Gastronomi temelde gıda temelli bir alan olsa da dolaylı
yolardan birçok sektörü ayakta tutan önemli bir gelir kaynağıdır. Gastronomi
turizmini en iyi başarabilen şehir olan Gaziantep’i farklı kılan nokta ise
sürdürülebilir olması için yaptığı atılımlar olmuştur.

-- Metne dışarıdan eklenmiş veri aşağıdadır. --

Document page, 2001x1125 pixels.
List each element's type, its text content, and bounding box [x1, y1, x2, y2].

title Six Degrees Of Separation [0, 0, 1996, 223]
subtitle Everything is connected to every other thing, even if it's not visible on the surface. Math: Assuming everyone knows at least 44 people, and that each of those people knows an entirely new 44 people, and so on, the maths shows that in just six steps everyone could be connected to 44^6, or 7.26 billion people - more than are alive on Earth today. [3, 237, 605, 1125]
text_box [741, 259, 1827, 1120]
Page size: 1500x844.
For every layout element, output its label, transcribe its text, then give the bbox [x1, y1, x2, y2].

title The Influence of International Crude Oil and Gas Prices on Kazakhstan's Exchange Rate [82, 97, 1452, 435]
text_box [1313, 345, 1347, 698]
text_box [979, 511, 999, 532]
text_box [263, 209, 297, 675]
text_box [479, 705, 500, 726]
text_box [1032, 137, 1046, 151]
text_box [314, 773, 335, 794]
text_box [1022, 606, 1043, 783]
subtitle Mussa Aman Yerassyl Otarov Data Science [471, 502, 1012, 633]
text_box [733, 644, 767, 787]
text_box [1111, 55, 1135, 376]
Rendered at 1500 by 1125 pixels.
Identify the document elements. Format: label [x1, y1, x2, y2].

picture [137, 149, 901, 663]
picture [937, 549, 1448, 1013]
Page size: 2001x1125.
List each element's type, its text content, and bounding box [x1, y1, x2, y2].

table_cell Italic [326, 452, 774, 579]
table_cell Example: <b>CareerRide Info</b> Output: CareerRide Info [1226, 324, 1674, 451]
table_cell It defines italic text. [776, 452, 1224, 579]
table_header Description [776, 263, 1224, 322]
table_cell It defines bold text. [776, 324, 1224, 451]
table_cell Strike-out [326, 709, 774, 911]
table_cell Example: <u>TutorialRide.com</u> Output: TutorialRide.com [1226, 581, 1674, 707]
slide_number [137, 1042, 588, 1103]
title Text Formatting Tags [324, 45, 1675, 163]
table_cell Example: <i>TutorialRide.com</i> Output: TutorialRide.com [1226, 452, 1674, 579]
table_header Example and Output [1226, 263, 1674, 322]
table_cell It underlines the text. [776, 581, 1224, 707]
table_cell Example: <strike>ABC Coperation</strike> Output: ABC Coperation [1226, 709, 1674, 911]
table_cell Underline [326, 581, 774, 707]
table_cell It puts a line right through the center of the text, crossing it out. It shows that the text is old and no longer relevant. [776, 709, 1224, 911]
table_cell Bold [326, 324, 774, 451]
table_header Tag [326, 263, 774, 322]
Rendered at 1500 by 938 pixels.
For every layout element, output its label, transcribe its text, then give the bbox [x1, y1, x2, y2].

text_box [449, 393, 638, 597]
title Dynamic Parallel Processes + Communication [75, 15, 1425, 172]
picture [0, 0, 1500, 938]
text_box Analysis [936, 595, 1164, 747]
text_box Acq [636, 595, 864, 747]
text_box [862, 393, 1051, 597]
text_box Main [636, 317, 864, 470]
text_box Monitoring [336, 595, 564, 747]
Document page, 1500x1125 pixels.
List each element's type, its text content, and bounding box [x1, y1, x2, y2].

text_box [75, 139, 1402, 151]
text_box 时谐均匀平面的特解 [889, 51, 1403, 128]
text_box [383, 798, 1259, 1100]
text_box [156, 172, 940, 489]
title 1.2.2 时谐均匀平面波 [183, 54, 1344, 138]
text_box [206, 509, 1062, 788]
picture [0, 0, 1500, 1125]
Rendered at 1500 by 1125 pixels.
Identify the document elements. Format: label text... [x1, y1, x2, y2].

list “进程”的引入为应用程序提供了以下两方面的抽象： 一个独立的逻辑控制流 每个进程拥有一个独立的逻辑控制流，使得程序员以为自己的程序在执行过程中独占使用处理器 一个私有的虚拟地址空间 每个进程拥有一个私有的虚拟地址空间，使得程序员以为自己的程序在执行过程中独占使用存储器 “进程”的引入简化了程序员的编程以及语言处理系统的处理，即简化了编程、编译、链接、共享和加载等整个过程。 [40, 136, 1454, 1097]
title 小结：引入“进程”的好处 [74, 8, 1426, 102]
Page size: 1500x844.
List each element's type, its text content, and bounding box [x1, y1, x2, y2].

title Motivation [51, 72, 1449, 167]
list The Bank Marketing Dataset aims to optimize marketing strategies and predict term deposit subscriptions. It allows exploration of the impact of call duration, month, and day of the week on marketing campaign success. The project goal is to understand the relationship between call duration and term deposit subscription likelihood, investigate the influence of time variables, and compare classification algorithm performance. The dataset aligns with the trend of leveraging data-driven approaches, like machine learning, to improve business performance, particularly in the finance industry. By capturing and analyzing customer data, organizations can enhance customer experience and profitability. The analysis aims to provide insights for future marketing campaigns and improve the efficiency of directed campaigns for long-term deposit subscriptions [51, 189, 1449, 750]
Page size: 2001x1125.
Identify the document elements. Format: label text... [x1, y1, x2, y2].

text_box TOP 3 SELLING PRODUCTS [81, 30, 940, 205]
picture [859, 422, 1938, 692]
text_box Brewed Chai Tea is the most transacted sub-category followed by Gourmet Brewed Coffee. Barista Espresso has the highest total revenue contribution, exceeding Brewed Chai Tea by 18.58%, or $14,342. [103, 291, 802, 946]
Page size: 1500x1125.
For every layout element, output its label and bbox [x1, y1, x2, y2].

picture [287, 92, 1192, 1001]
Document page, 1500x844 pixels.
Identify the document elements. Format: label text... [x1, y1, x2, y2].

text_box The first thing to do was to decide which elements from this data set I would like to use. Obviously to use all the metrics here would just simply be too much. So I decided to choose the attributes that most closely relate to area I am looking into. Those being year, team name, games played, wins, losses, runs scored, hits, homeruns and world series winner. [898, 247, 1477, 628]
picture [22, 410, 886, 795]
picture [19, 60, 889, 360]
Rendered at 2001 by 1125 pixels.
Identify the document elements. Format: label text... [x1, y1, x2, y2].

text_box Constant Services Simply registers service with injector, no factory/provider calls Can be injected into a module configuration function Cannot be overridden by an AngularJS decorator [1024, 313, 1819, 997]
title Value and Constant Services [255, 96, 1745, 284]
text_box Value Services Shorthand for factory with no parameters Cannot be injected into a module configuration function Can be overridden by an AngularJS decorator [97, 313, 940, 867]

Bu alanda 3. Şehir ise Afyonkarahisar olmuştur. Her yıl
düzenli olarak Afyonkarahisar Profesyonel Aşçılar Derneği tarafından düzenlenen
‘Ulusal Afyonkarahisar 7 Bölge 7 Lezzet Yemek Yarışması’ ile gündeme gelen
Afyonkarahisar lezzetlerine olan ilgiyi arttırmıştır. Ama ilginçtir ki yapılan
bu etkinliklerden daha çok ses getiren bir olay yaşanmıştır Afyonkarahisar’da. Düzenlenen Afyon Turizm ve
Lezzet Festivali için pişirilmeye başlanan 200 kiloluk dananın bir anda alev
alması basında geniş yer alınca reklamın iyisi kötüsü olmaz deyip, Afyonkarahisar Valiliği etkinlikten sonra
etkinlik komitesini ile bir toplantı yapar. Ve bu yaşanan ilginç deneyimden
sonra, Valilik, Belediye ve Ticaret Odası’nın ortak onayıyla UNESCO’ya başvurma
kararı alınır. İlk başvuruda da UNESCO tarafından Afyonkarahisar Türkiye’nin 3.
Gastronomi Şehri seçilir.
Uzun yıllardır kalkınmada kendilerine alan bulamayan yorgun
şehirler gastronomik kalkınma modeliyle yeniden dinamik günlerine dönme
çabasında. Edindiğim bilgilere göre şuan 6 ilimiz daha Gastronomi Şehri ünvanını
alabilmek için UNESCO’ya başvuru sürecini başlatmış. Yerel üreticinin doğrudan
kazanç elde ettiği bu hikaye, yarattığı Gastronomi Turizmi hareketliliği ile
Türkiye’nin Ulusal kalkınma hedefleri arasına da girmeyi başardı. Kültür ve
Turizm Bakanlığı 2020 yılını GastronomideTürk Mutfağı Yılı ilan etmesi de bu
çalışmalardan biridir.
Geçmiş deneyimlerden yola çıkarak baktığımızda dünya
genelinde Gastronomi sektörü sanayi sektörüne oranla krizlerden daha az
etkilenmiştir. Tarımsal üretimin daha da önem taşımasının nedenlerinden bir
tanesi de pandemi ile ortaya çıkmıştır. Globalleşen dünyada bu denli evrensel
salgınlar, ülkelerin kendi içine hızla kapanmasına neden olmuştur. Gıda ve
gıdaya ulaşmanın hayati öneme sahip olduğu böyle dönemlerde tarımsal üretimde
kendi kendine yetebilen ülkelerin krizden daha hızlı ve daha kolay çıktığı net
olarak önümüze çıkmaktadır.
Durum böyle olunca önümüzdeki süreçte dünya çapında
Gastronomi Turizmi ve tarımın önemi daha kritik olacak ve daha da büyük öneme
sahip olacaktır.
Türkiye Gastronomi kültürü ve gıda çeşitliliği açısından
oldukça zengin bir ülkedir. Ürünlerine katma değer katma noktasında geçte olsa
harekete geçiyor olmamız umut verici. Özellikle kurulan üretici
kooperatiflerinin bu alanda farkındalık yaratan çalışmalar sonucu birçok
ürünümüz coğrafi işaretli olarak tescillendi ve dünya çapında bilinirliği
arttığı içinde talep yoğunluğu yaşandığına tanık olmanın haklı gururunu
yaşıyoruz.
Ne diyelim hak yerini, ürünler değerini bulsun.
Sofralar yerel ürünlerle, üreticinin cebi parayla dolsun.